Energy Efficient Separations of Olefins and Paraffins through a membrane
Developing membranes with sufficient performance and ability to operate over long time periods in a real world environment
The commercial benefit of a technology to separate olefins and paraffins through a membrane is potentially very large. Light olefins are one of the most important chemical markets globally, approaching 200 million metric tons of propylene and ethylene production in 2018. These molecules are extremely important due to their status as building blocks for numerous petrochemicals including polyethylene and polypropylene. Currently, these molecules are separated from each other using distillation, an energy-intensive process that is estimated to consume 0.3% of the world’s energy. While many of the early applications will take place in cooperation with distillation, as the membrane technology developing under this project becomes more accepted and proven it may come in direct competition with distillation for new builds.
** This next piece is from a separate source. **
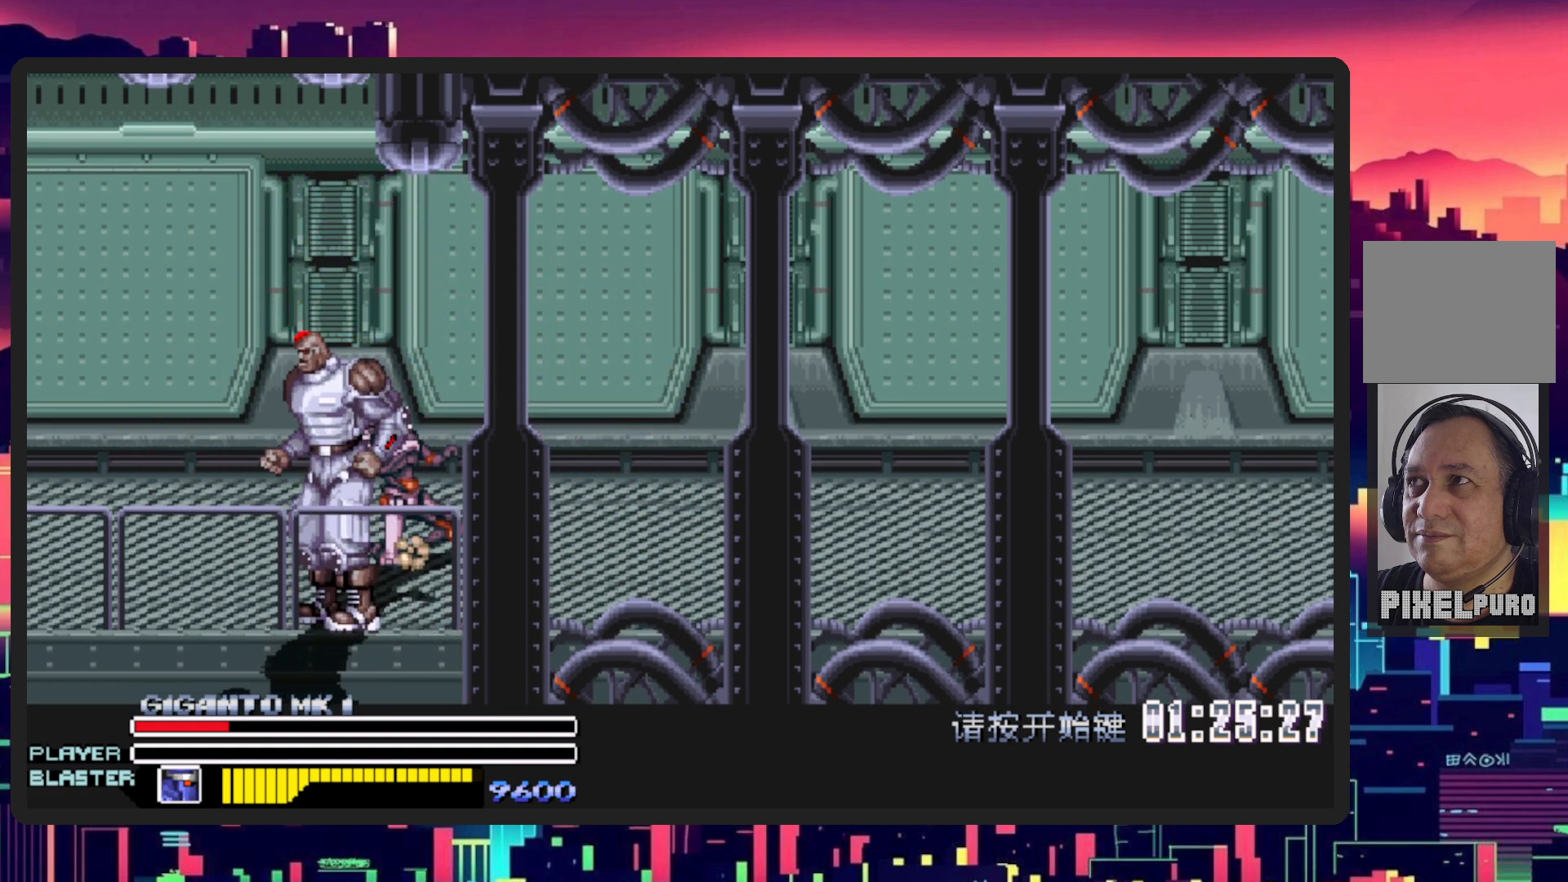
{"buttons": [], "events": []}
Compact Membrane Systems brings extensive experience in olefin-paraffin gas separations technology, and application analysis for various membrane uses. The Dow team has experience in olefins production and brings a wide breadth of knowledge of system design, testing and use. The University of Minnesota is an expert in membrane separations and has experience in development, testing, modeling, optimization of membranes and membrane processes for hydrocarbon separations and other applications. ACS GCI Chemical Manufacturers Roundtable brings experience in improving the environmental performance of chemical processes.
Continued testing of a spiral wound element on the recycle rig at Compact Membrane Systems. Dow visited CMS site on February, 2020 and the design for the field test rig is near completion.